I was at a large conference this week, making speeches and doing demonstrations, and sometimes I felt I was good, and sometimes I felt was totally unconvincing, without any special reason, for things sometimes as futile as having a projector shining light in my eyes and preventing me from really looking my interlocutor right in the eyes, which is something that I really use whenever I can to convince people. Had I been positioned slightly differently, I probably would have been way more convincing. So sometimes it hinges on very small random things, and this is what I want to reflect, especially when I think the story can be great either way.

Because of course, another advantage of ignoring the dice is that if I see an alternative where the story is obviously better for the players by making a certain choice, I will take it. But if I don't see a difference, well treating myself and the table to a dice roll on the NPC part to see how he is doing with these local unforeseen random circumstances (modified of course by his personal ability in that domain) is I think a great way to introduce some surprise for everyone around the table.
 

Now, coming back to people insisting on the RAW, I must say that, in the end, it's really the mark of OneTrueWayism, which I believe is rightly frowned down on these forums. I will also say that, to my shame, I still sometimes engage in these discussions these days, my only excuse being to try and demonstrate that some people really have ridiculous interpretations.

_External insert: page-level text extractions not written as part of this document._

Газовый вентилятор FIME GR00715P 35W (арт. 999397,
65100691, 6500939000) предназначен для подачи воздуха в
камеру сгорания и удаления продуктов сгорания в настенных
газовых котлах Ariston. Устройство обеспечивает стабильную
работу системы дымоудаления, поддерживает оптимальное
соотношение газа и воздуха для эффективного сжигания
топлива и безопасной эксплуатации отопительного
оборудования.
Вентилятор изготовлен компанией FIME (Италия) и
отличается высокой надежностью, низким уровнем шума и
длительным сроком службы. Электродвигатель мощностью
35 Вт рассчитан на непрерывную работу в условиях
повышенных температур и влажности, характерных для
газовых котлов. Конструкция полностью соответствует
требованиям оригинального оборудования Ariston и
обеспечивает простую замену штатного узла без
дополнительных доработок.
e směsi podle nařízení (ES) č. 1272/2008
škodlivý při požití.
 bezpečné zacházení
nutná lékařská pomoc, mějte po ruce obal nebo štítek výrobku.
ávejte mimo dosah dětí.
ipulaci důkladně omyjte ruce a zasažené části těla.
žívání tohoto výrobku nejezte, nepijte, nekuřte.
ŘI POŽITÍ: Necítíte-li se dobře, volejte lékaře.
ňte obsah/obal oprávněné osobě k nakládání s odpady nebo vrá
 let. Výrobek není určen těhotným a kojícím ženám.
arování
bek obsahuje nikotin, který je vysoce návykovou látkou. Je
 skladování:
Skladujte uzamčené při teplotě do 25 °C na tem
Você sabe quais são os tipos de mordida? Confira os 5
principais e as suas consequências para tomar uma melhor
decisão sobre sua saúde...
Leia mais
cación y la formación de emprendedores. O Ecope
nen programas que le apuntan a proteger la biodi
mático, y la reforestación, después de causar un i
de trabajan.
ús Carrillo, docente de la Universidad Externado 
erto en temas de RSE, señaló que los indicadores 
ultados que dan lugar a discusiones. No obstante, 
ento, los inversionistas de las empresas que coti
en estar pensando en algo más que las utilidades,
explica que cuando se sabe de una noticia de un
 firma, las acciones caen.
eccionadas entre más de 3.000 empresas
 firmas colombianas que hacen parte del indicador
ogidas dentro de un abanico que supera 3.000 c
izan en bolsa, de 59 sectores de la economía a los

I think that once more the problem is that, from a shallow perspective, the 3e and 5e rules look very similar at some level, but in the end, the way they have been written and the intent show something very different in terms of spirit and intent for the game. We are having a very interesting discussion about the possible differences between PCs and NPCs and the use of social skills, which relies a lot more to the way people tell stories and create characters, and how they generate their adventures and situations than anything in terms of RAW and RAI, seeing that 5e is extremely open and supports an extremely wide range of gaming styles, so I find it a bit sad when it drifts into a RAW/RAI discussion, especially when these terms are being used to say something completely different from the dev's perspective on them...
And I have made this very point. I have repeatedly said that we can very well consider the whole text holistically - all the rules and guidelines together - and then we will be unable to choose which is the better justified of DM-decides and PC-certainty, other than our underlying preferences. It is my interlocutor who is insisting on higher ground - truewayism - for PC-certainty. It is them you ought to be addressing.
 

And I have made this very point. I have repeatedly said that we can very well consider the whole text holistically - all the rules and guidelines together - and then we will be unable to choose which is the better justified of DM-decides and PC-certainty, other than our underlying preferences. It is my interlocutor who is insisting on higher ground - truewayism - for PC-certainty. It is them you ought to be addressing.

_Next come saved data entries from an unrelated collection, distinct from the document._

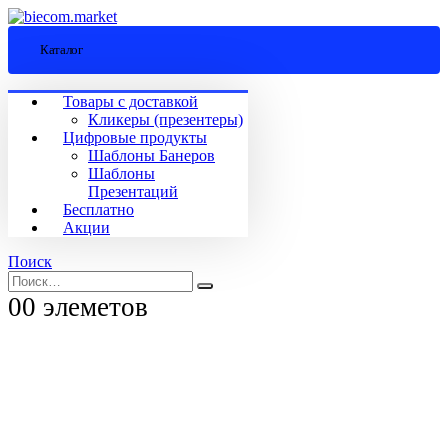
Каталог
Товары с доставкой
Кликеры (презентеры)
Цифровые продукты
Шаблоны Банеров
Шаблоны
Презентаций
Бесплатно
Акции
Поиск
0
0 элеметов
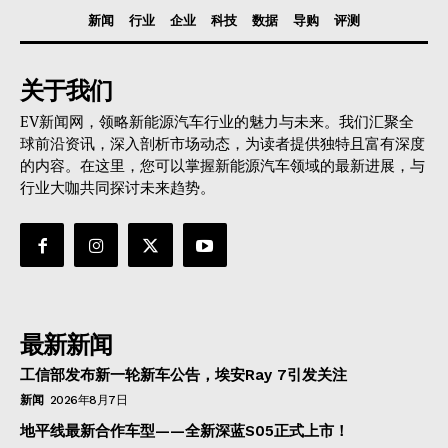
新闻
行业
企业
科技
数据
导购
评测
关于我们
EV新闻网，领略新能源汽车行业的魅力与未来。我们汇聚全
球前沿资讯，深入剖析市场动态，为读者提供独特且富有深度
的内容。在这里，您可以掌握新能源汽车领域的最新进展，与
行业大咖共同探讨未来趋势。
最新新闻
工信部发布新一轮新车公告，埃安Ray 7引发关注
新闻
2026年8月7日
地平线最新合作车型——全新深蓝S05正式上市！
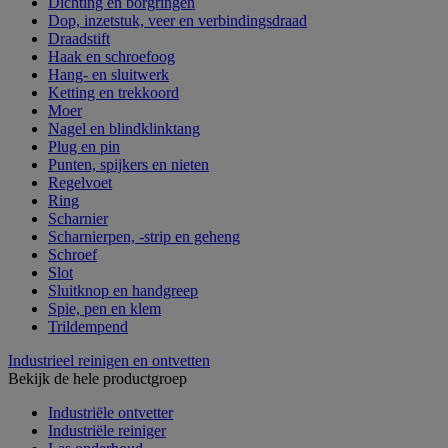
Dichting en borgringen
Dop, inzetstuk, veer en verbindingsdraad
Draadstift
Haak en schroefoog
Hang- en sluitwerk
Ketting en trekkoord
Moer
Nagel en blindklinktang
Plug en pin
Punten, spijkers en nieten
Regelvoet
Ring
Scharnier
Scharnierpen, -strip en geheng
Schroef
Slot
Sluitknop en handgreep
Spie, pen en klem
Trildempend
Industrieel reinigen en ontvetten
Bekijk de hele productgroep
Industriële ontvetter
Industriële reiniger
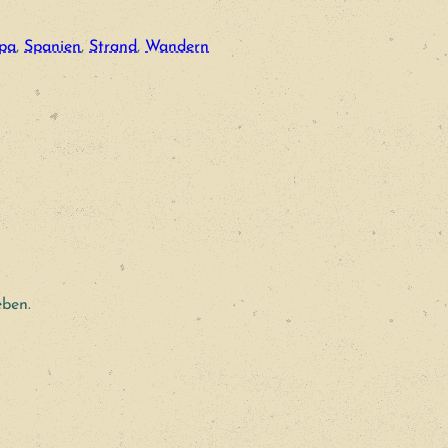
pa
, 
Spanien
, 
Strand
, 
Wandern
ben.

My apologies, I was (hopefully) reinforcing your view rather than contradicting you, actually, being in agreement with what you had said. My bad if it appeared the other way, I think out views on this are fairly similar.
 

Well, as a lie-detector, I agree. As the social equivalent of perception/investigation, I think it’s useful.

My perspective as well, which is why I'm using it mostly as a passive these days, to provide more information to characters who have a higher value. It works on lies too, but not as an active lie detector where everyone wants to roll, which is probably the worst thing about that skill.